• Assigned task: Go through the data below and copy each line that includes "from".

-- Opening Marker --

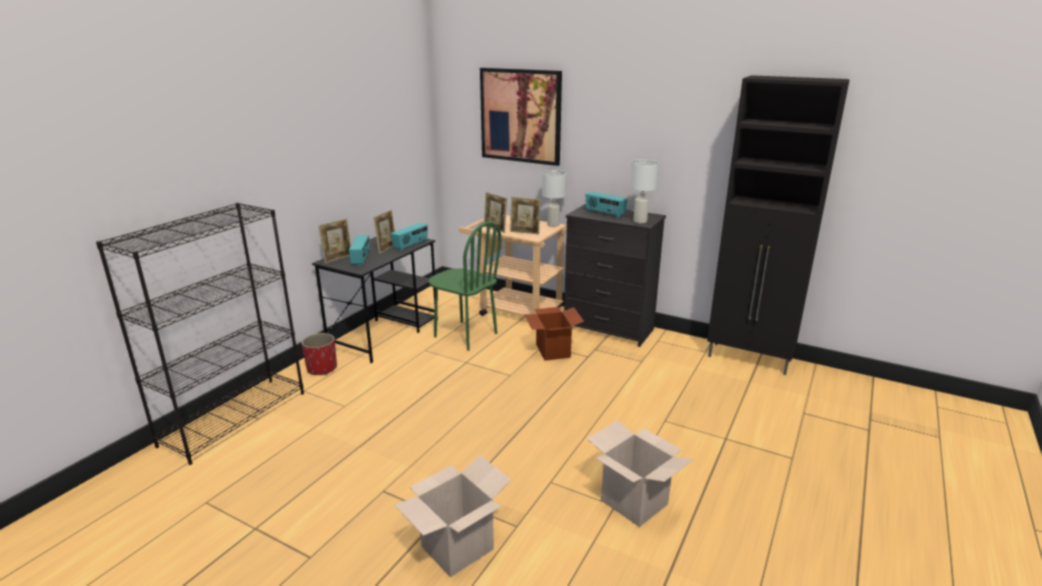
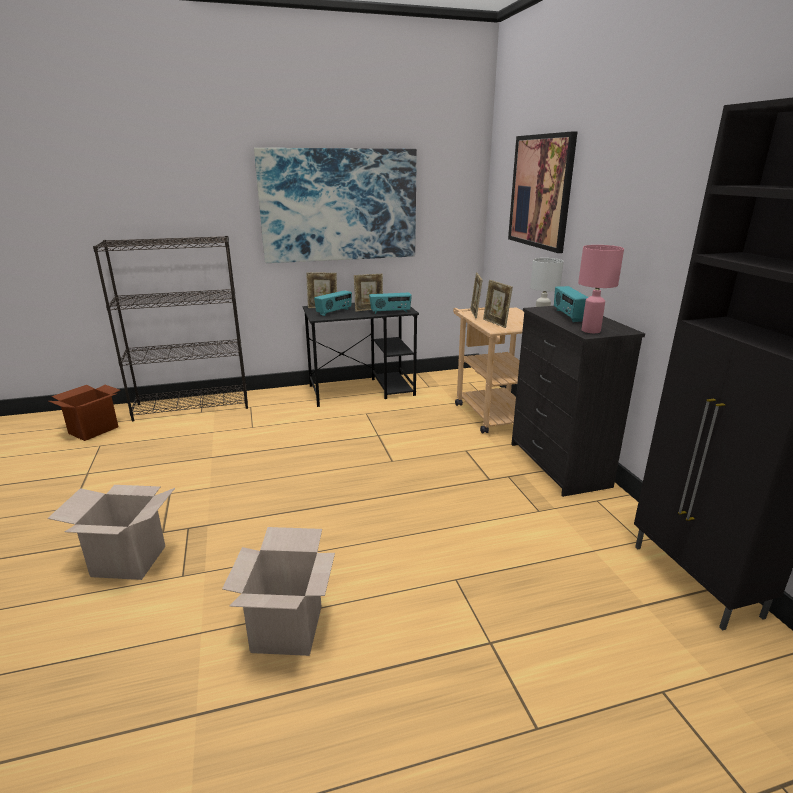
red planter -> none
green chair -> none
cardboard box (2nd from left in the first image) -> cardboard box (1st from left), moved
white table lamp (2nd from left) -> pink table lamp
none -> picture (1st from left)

-- Closing Marker --

• Expected answer:
cardboard box (2nd from left in the first image) -> cardboard box (1st from left), moved
white table lamp (2nd from left) -> pink table lamp
none -> picture (1st from left)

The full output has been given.